— Texto de origem —

Acórdão do Tribunal da Relação de
Évora
Processo:
3321/21.2T8STB.E1
Relator: FRANCISCO MATOS
Descritores: ERRO NA FORMA DO PROCESSO
PRESTAÇÃO DE CONTAS
DIVISÃO DE COISA COMUM
Data do Acordão: 03/02/2023
Votação: UNANIMIDADE
Texto Integral: S
Sumário: I – É em face do pedido formulado pelo autor na petição inicial, coadjuvado se necessário pela causa de pedir, que se determina a forma do processo.
II – A formulação de pretensão desajustada à resolução do litígio, não é causa de erro na forma do processo, é causa de improcedência da ação.
(Sumário do Relator)
Decisão Texto Integral: Proc. n.º 3321/21.2T8STB.E1


Acordam na 2ª secção cível do Tribunal da Relação de Évora:

I. Relatório
1. (…), solteiro, residente na Praceta (…), n.º 11, 2º-Esq., em Setúbal, instaurou contra (…), solteira, residente na Rua (…), n.º 14, Azeitão, ação declarativa com processo especial de prestação de contas.
Em resumo, alegou haver vivido com a R., em situação análoga à dos cônjuges, durante mais de dezassete anos consecutivos, tendo adquirido com o produto do seu trabalho dois imóveis, cujas aquisições foram registados em compropriedade com a R. e vários bens móveis sujeitos a registo, nomeadamente, vários motociclos e veículos automóveis, registados exclusivamente em seu nome, que em 23/6/2016, que após a separação do casal, outorgou uma procuração a favor da R., conferindo-lhe poderes gerais de representação e poderes especais necessários e suficientes para que esta pudesse em seu nome celebrar negócios, com vista à venda do património imobiliário comum, que a R., munida da procuração, procedeu à venda de um veículo automóvel e levou a efeito a venda consigo mesmo de um dos imóveis, pelo preço que quis, sem prestar contas das vendas ou lhe entregar qualquer quantia referente ao produto delas.
Concluiu pedindo a citação da R. para apresentar contas ou contestar o pedido sob pena de não poder deduzir oposição às contas por si apresentadas.

— Tarefas a realizar —
- A) Enumere todos os descritores indicados no acórdão.
- B) Segundo o acórdão, durante quanto tempo o autor alegou ter vivido com a R. em situação análoga à dos cônjuges?
- C) Prossiga a redação do acórdão sobre a prestação de contas a partir da última frase apresentada.
A listagem provém de uma fonte distinta da do acórdão.

— Dados disponíveis —
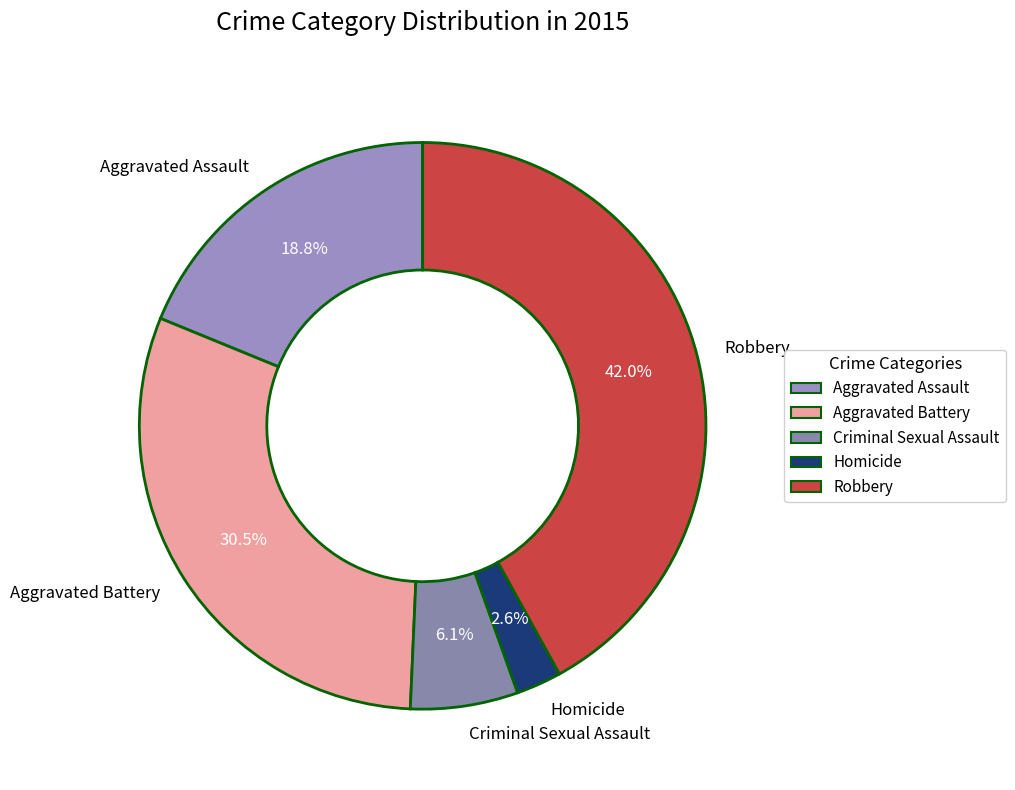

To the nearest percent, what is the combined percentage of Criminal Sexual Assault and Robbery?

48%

— Respostas às tarefas —
- A) ERRO NA FORMA DO PROCESSO; PRESTAÇÃO DE CONTAS; DIVISÃO DE COISA COMUM

- B) Durante mais de dezassete anos consecutivos.

- C)
Contestou a R. excecionando o erro na forma do processo, porquanto a procuração que o A. lhe conferiu se destinou à divisão do património comum sendo, por isso, a ação de divisão de coisa comum a adequada à resolução do litígio e, contradizendo os factos alegados pelo A., considerou, em resumo, haver executado o mandato de acordo com instruções acordadas com o A., inexistindo qualquer saldo que cumpra solver.
Concluiu pela improcedência da ação e pela condenação do A. como litigante de má-fé, por dedução de pretensão cuja falta de pagamento não ignora.
Respondeu o A., na parte em que a resposta foi admitida, por forma a considerar improcedente a defesa da Ré.

2. Seguiu-se decisão que julgou improcedente a denominada exceção dilatória do erro na forma do processo, afirmou, no mais, a validade e regularidade da instância e dispôs, designadamente, a final:
“Por todo o exposto, o presente Tribunal decide que a Ré está obrigada a prestar contas, pelo exercício de funções de mandatária do Autor e, em consequência, determina a notificação da Ré para apresentar as contas quanto à sua atuação, na qualidade de procuradora do Autor, sob pena de lhe não ser permitido contestar as que o Autor apresente, nos termos do artigo 942.º, n.º 5, do Código de Processo Civil”.

3. A Ré recorre da decisão e conclui assim a motivação do recurso:
1. A Douta decisão, ora recorrida, enferma de erro ao julgar improcedente a exceção dilatória de “erro na forma de processo”, invocada pela Recorrente.
2. A forma de processo que regula as relações patrimoniais de unidos de facto, quando existam bens em compropriedade, é a ação de divisão de coisa comum e não a ação de prestação de contas.
3. Não é pelo simples facto, de porquanto o Recorrido não residir em Portugal a maior parte do tempo, e de ter outorgado uma procuração para a Recorrente efetuar a divisão, que a forma de adjetiva do direito subjacente deixa de produzir efeitos.
4. Na ação de divisão de coisa comum a causa de pedir é a compropriedade, sendo o pedido a dissolução da mesma compropriedade.
5. Ora a ação de prestação de contas tem apenas por objeto o apuramento e aprovação das receitas obtidas e das despesas realizadas por quem administra bens alheios e a eventual condenação no pagamento do saldo que venha a apurar-se.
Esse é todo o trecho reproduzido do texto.